From: "Kyle J. McKay" <mackyle@gmail.com>
To: git@vger.kernel.org
Cc: "David Aguilar" <davvid@gmail.com>, "Petr Baudis" <pasky@ucw.cz>,
"Junio C Hamano" <gitster@pobox.com>,
"Richard Hartmann" <richih.mailinglist@gmail.com>,
"Jeff King" <peff@peff.net>,
"Daniel Knittl-Frank" <knittl89@googlemail.com>,
"Jan Krüger" <jk@jk.gs>, "Alejandro Mery" <amery@geeks.cl>,
"Aaron Schrab" <aaron@schrab.com>
Subject: [PATCH v5 4/5] config: improve support for http.<url>.* settings
Date: Mon, 15 Jul 2013 02:51:01 -0700 [thread overview]
Message-ID: <dcbaa11c8595f48814aa39a75ad18ea@f74d39fa044aa309eaea14b9f57fe79> (raw)

> _WHAT THE EXERCISE ASKS_:
Answer these about the email header above:
1. Who sent the message?
2. What settings does the patch improve support for?
3. On what date was it sent?

> _EXERCISE DATA_:
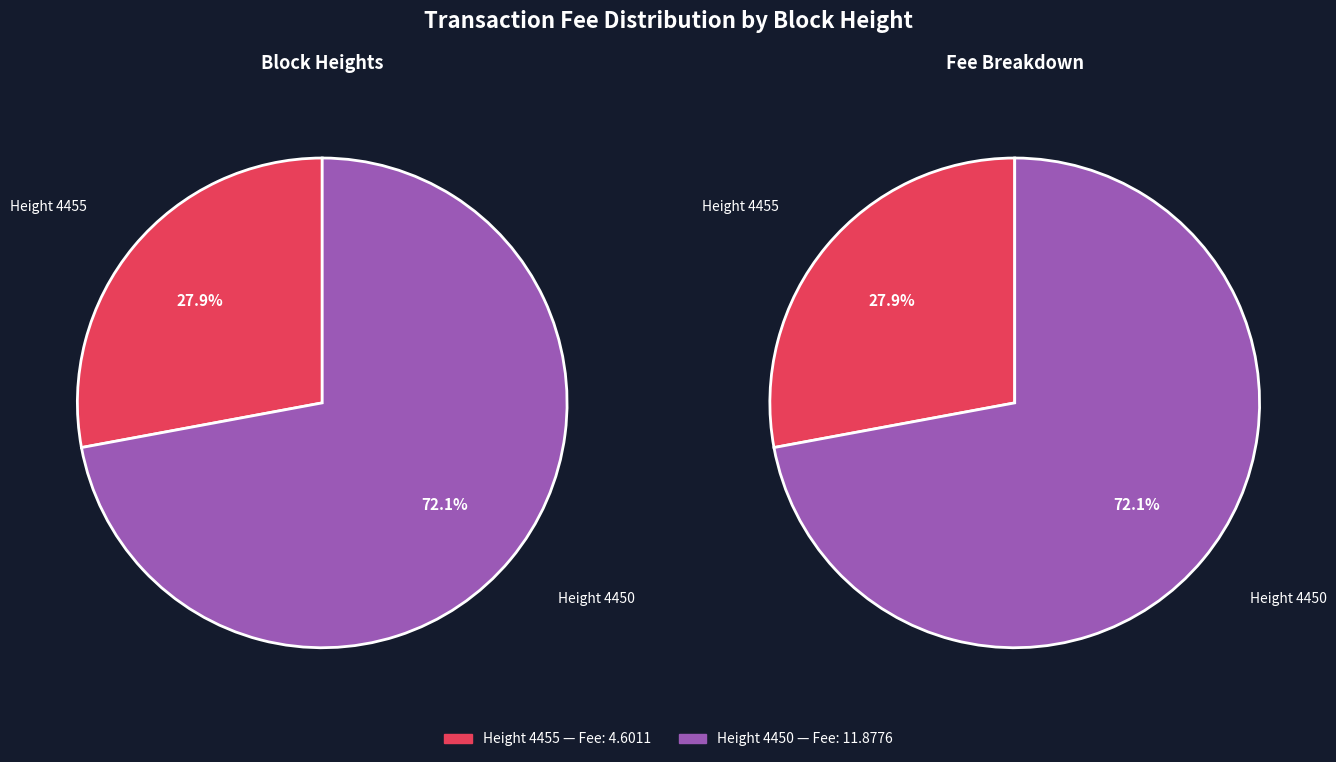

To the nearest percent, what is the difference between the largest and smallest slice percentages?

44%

==

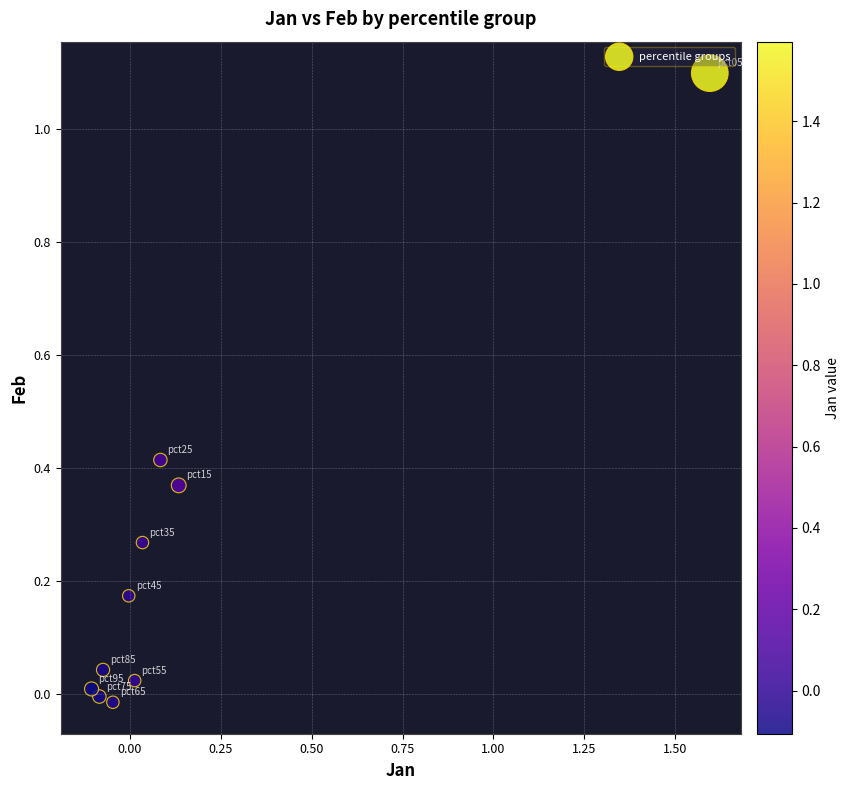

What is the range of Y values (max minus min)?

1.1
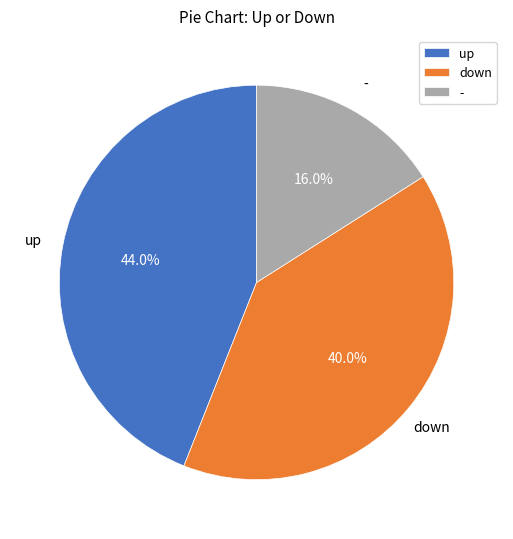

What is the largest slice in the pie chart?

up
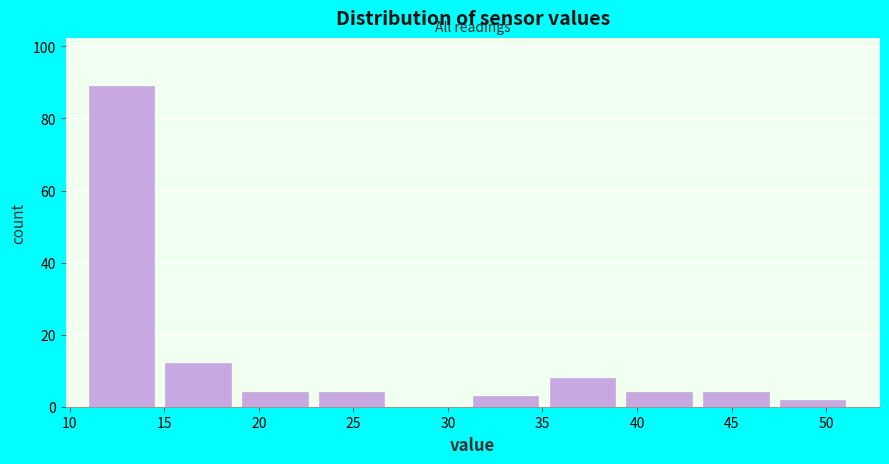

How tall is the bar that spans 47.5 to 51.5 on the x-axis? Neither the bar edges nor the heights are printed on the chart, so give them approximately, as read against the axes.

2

...

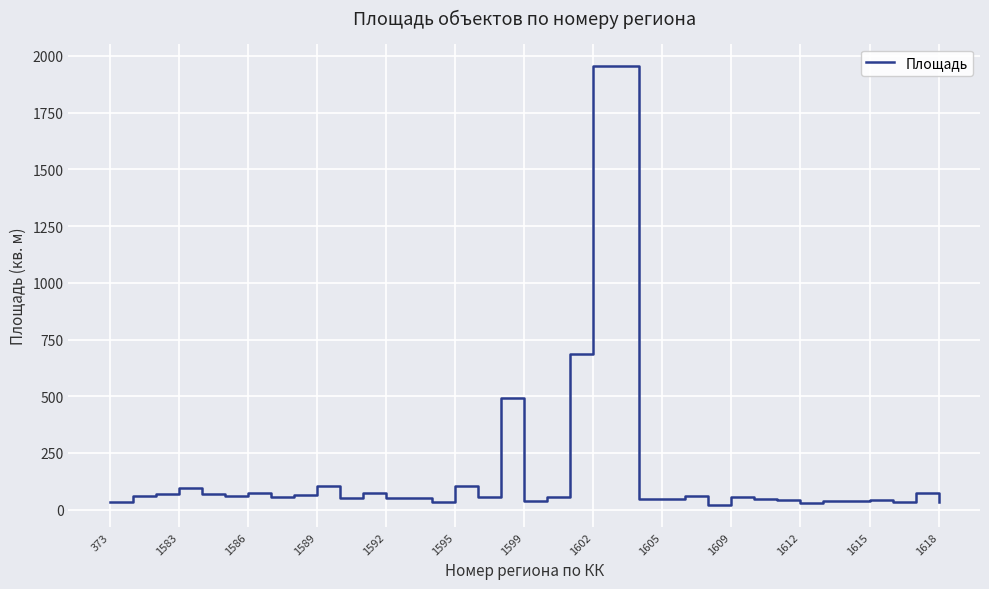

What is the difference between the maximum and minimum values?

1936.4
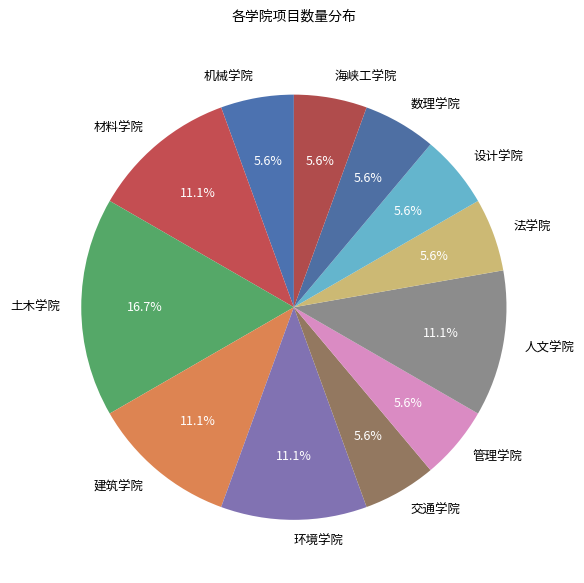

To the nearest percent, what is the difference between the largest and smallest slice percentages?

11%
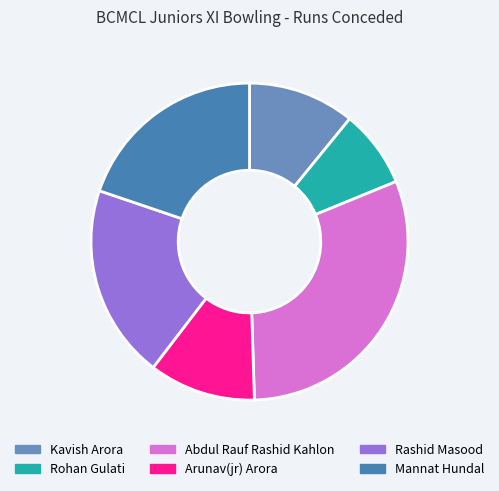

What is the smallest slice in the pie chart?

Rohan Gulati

> _RESPONSE BELOW_:
1. Kyle J. McKay
2. http.<url>.* settings
3. Monday, July 15, 2013